# Your tasks
1 – Reproduce the likelihood ratio test section word for word, starting at "y <- rnorm(10)" and stopping after "log = TRUE))".
2 – In the likelihood ratio test section, how many data points are generated, and from what distribution?

# Excerpted text
4.1 The likelihood ratio test: The theory

Suppose that \(X_1,\dots, X_n\) are independent and normally distributed with mean \(\mu\) and standard deviation \(\sigma\) (assume for simplicity that \(\sigma\) is known).

Let the null hypothesis be \(H_0: \mu=\mu_0\) and the alternative be \(H_1: \mu\neq \mu_0\). Here, \(\mu_0\) is a number, such as \(0\).

The likelihood of the data \(y\) can be computed under the null model, in which \(\mu=\mu_0\), and under the alternative model, in which \(\mu\) has some specific alternative value. To make this concrete, imagine 10 data points being generated from a Normal(0,1).

y <- rnorm(10)

We can compute the joint likelihood under a null hypothesis that \(\mu=0\):

likNULL <- prod(dnorm(y, mean = 0, sd = 1))
likNULL
## [1] 9.151e-06

On the log scale, we would need to add the log likelihoods of each data point:

loglikNULL <- sum(dnorm(y, mean = 0, sd = 1, log = TRUE))

# Keypoint coordinate data
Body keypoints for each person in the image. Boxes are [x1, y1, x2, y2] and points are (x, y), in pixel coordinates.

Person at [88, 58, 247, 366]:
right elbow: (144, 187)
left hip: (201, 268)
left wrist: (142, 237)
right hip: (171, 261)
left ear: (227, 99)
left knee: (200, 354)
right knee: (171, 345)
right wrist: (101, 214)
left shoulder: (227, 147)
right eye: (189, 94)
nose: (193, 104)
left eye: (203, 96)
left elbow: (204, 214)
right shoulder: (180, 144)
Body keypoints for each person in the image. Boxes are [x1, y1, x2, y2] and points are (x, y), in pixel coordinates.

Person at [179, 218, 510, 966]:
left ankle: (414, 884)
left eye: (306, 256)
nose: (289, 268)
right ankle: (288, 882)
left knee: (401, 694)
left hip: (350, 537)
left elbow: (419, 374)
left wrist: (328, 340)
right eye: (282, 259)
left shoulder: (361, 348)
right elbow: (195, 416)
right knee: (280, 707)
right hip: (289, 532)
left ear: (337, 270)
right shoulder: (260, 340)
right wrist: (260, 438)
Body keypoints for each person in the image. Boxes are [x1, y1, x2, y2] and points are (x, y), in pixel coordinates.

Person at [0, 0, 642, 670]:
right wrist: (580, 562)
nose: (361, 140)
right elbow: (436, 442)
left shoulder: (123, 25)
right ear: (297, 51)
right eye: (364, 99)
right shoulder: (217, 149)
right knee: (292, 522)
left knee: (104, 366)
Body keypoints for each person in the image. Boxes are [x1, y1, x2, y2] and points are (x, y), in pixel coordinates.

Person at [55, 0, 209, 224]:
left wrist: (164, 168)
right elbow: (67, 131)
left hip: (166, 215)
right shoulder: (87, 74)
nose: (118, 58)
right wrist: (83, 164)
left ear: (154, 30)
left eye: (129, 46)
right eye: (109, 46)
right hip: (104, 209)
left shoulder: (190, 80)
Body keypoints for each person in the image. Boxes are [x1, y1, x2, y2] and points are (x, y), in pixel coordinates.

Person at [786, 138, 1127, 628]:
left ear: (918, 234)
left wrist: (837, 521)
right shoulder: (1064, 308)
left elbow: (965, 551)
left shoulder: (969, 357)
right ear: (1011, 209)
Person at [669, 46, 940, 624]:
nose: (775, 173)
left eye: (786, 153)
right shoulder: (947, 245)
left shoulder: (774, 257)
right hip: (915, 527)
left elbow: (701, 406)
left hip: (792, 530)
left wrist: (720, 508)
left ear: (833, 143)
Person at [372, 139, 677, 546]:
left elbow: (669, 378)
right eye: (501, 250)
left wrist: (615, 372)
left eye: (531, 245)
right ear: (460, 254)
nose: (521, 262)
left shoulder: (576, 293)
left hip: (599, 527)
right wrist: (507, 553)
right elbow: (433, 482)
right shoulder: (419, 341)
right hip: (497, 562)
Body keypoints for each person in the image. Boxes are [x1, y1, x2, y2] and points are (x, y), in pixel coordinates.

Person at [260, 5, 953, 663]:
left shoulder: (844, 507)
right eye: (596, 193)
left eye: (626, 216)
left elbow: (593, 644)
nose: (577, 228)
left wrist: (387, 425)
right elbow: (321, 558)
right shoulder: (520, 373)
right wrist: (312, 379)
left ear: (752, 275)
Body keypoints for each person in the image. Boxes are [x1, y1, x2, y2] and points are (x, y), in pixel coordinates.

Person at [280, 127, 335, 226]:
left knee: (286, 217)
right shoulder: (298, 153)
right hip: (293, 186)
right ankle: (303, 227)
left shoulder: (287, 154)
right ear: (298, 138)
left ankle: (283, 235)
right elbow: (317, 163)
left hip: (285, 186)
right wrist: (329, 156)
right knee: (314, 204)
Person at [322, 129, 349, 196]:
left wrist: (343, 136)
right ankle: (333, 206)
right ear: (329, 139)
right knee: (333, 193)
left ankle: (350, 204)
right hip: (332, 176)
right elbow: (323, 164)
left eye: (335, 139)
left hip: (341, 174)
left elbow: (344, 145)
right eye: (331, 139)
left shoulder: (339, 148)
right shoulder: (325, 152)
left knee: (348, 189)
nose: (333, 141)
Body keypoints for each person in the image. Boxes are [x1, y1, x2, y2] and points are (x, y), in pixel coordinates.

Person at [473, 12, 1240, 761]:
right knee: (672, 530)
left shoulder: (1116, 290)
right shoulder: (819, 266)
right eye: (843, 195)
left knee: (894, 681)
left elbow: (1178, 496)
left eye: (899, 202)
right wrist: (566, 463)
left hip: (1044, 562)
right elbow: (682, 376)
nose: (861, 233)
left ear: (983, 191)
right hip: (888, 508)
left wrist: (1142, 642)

# Answers for each item
1 –
y <- rnorm(10)

We can compute the joint likelihood under a null hypothesis that \(\mu=0\):

likNULL <- prod(dnorm(y, mean = 0, sd = 1))
likNULL
## [1] 9.151e-06

On the log scale, we would need to add the log likelihoods of each data point:

loglikNULL <- sum(dnorm(y, mean = 0, sd = 1, log = TRUE))

2 – Ten data points are generated from a Normal(0,1).